> [Exercise aim]
Lines with the word "beverage" are the answer; copy each of them from the data below.

> [Data supplied]
--------------------

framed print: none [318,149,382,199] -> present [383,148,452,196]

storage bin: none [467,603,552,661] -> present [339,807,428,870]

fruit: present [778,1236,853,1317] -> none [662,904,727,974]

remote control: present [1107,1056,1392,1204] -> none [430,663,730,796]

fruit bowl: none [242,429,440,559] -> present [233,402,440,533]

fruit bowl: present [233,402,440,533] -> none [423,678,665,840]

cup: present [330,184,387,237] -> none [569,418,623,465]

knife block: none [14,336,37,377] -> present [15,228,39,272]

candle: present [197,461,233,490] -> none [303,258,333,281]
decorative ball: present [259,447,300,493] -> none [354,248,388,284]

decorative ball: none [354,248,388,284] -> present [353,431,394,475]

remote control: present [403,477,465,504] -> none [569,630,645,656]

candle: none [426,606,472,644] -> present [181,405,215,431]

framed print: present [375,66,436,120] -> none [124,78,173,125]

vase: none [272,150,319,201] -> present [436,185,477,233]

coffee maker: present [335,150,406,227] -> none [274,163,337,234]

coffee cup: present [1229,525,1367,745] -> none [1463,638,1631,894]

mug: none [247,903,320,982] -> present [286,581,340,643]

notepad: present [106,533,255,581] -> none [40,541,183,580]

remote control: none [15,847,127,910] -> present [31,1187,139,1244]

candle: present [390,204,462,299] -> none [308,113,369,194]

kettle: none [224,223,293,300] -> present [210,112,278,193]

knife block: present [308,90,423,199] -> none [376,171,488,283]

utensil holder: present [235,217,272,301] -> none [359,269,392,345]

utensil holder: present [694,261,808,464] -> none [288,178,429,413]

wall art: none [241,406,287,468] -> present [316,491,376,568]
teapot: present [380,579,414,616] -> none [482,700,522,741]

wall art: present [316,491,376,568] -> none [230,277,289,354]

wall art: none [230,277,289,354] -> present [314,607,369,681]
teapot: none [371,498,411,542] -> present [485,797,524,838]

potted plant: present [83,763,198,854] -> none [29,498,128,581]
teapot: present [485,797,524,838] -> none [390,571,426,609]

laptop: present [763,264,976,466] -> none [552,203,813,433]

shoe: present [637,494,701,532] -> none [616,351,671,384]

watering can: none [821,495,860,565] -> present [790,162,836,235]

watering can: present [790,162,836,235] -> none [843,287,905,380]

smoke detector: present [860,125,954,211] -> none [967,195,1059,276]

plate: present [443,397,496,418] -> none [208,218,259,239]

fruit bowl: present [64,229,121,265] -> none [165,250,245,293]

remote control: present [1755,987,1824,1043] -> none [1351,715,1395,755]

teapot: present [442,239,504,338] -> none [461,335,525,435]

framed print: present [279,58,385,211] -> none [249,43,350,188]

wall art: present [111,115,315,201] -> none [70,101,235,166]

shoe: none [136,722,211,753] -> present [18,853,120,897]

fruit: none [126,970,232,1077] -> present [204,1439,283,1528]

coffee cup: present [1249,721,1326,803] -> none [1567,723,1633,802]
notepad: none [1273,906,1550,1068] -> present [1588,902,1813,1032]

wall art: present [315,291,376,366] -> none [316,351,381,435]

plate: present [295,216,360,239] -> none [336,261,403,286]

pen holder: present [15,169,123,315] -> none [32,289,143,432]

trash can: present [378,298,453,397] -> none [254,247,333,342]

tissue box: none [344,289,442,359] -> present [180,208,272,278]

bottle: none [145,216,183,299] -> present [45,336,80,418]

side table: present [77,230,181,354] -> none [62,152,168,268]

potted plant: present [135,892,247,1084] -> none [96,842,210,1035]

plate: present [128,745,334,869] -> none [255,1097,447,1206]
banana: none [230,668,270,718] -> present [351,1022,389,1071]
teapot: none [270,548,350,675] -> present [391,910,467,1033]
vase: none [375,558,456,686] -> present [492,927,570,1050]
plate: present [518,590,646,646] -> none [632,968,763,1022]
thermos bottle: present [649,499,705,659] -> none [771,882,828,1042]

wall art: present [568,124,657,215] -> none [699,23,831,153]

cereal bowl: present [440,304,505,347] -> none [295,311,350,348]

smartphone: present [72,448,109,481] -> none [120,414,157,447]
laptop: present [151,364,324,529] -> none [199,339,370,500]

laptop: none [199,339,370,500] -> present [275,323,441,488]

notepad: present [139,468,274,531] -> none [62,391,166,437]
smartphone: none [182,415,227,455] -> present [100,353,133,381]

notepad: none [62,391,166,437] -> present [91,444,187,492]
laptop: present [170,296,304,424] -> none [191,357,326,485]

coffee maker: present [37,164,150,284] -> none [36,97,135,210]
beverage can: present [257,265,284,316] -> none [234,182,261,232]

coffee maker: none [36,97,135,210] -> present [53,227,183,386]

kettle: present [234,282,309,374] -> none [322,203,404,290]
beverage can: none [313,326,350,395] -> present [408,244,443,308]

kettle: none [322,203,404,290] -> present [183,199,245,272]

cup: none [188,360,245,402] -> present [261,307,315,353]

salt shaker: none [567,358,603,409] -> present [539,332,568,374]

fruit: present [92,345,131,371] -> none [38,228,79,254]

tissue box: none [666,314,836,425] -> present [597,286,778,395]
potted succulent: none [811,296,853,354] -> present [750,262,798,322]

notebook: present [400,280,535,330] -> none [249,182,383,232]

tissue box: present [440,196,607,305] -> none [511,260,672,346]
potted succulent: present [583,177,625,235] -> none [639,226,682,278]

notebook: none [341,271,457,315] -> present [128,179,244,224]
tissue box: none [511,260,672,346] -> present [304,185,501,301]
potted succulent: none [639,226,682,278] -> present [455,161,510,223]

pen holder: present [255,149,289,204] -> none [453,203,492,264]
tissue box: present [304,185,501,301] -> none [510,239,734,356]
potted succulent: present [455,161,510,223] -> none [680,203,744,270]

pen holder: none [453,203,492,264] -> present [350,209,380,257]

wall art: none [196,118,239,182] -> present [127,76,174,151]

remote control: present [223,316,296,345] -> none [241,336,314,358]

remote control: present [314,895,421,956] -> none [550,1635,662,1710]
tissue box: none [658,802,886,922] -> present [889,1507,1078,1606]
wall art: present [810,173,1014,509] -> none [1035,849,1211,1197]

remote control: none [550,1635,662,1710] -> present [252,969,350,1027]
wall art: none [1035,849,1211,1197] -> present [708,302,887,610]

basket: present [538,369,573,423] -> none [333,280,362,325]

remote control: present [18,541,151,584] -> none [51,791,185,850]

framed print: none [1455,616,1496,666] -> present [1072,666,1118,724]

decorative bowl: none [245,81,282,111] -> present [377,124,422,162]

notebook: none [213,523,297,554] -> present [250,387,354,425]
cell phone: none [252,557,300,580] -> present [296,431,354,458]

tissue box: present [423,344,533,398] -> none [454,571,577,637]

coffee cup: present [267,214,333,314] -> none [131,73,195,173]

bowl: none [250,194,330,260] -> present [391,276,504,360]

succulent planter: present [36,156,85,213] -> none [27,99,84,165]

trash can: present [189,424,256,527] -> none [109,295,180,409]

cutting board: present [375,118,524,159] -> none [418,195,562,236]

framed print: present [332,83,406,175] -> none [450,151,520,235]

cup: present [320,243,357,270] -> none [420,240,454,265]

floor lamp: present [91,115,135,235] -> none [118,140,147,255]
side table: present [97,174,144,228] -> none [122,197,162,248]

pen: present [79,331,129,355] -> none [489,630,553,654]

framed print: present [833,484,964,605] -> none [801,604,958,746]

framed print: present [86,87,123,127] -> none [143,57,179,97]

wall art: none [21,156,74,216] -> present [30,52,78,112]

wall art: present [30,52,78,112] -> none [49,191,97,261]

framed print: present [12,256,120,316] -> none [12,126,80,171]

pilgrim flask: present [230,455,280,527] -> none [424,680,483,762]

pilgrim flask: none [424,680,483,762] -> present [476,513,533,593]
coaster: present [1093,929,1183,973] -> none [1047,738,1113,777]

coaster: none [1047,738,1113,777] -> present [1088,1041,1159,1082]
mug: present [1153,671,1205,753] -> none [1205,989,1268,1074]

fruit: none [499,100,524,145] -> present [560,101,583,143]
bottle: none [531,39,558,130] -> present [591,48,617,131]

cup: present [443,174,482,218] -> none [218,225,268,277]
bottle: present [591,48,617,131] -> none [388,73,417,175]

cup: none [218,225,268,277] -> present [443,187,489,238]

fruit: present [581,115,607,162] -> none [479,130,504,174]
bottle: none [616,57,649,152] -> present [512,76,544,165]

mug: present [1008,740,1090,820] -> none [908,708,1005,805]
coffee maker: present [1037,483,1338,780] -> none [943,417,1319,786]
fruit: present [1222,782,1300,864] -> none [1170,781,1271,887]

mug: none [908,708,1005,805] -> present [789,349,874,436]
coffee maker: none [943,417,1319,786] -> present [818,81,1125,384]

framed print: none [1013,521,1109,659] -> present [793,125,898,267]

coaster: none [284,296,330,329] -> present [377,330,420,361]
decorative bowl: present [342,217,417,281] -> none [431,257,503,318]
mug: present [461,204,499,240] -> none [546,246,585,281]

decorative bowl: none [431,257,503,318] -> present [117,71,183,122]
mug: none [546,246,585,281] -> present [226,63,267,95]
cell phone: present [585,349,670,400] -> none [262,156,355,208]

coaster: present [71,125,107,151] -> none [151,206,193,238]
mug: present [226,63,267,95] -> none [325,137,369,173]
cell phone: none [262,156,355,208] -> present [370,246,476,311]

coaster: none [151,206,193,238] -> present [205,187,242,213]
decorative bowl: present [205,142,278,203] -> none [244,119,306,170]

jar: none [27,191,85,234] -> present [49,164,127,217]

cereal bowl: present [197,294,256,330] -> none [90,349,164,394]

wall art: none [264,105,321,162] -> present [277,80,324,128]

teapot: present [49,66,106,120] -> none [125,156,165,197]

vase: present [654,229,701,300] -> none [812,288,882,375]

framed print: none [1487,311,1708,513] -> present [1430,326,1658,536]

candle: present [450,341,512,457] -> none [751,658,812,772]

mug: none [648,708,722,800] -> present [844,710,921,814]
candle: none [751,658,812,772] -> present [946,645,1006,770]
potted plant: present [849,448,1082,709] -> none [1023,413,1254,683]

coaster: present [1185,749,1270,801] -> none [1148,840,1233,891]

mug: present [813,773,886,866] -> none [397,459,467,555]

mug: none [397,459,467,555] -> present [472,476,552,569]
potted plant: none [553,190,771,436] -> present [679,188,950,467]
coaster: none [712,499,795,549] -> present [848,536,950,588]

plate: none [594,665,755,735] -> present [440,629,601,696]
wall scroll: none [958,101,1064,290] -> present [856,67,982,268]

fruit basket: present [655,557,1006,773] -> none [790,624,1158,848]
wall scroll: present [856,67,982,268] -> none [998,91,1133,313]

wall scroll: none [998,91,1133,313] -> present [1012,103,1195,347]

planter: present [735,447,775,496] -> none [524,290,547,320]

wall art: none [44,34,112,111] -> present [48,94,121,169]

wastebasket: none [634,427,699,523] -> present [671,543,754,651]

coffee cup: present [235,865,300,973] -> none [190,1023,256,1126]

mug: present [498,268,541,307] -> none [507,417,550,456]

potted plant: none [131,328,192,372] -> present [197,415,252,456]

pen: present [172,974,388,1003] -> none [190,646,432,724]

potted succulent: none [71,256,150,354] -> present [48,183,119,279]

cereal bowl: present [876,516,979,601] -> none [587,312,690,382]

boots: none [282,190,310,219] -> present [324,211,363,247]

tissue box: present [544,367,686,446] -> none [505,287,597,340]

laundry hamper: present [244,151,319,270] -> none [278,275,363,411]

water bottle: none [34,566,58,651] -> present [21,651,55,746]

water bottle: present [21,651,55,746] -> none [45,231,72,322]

--------------------

> [Result of the task]
beverage can: present [257,265,284,316] -> none [234,182,261,232]
beverage can: none [313,326,350,395] -> present [408,244,443,308]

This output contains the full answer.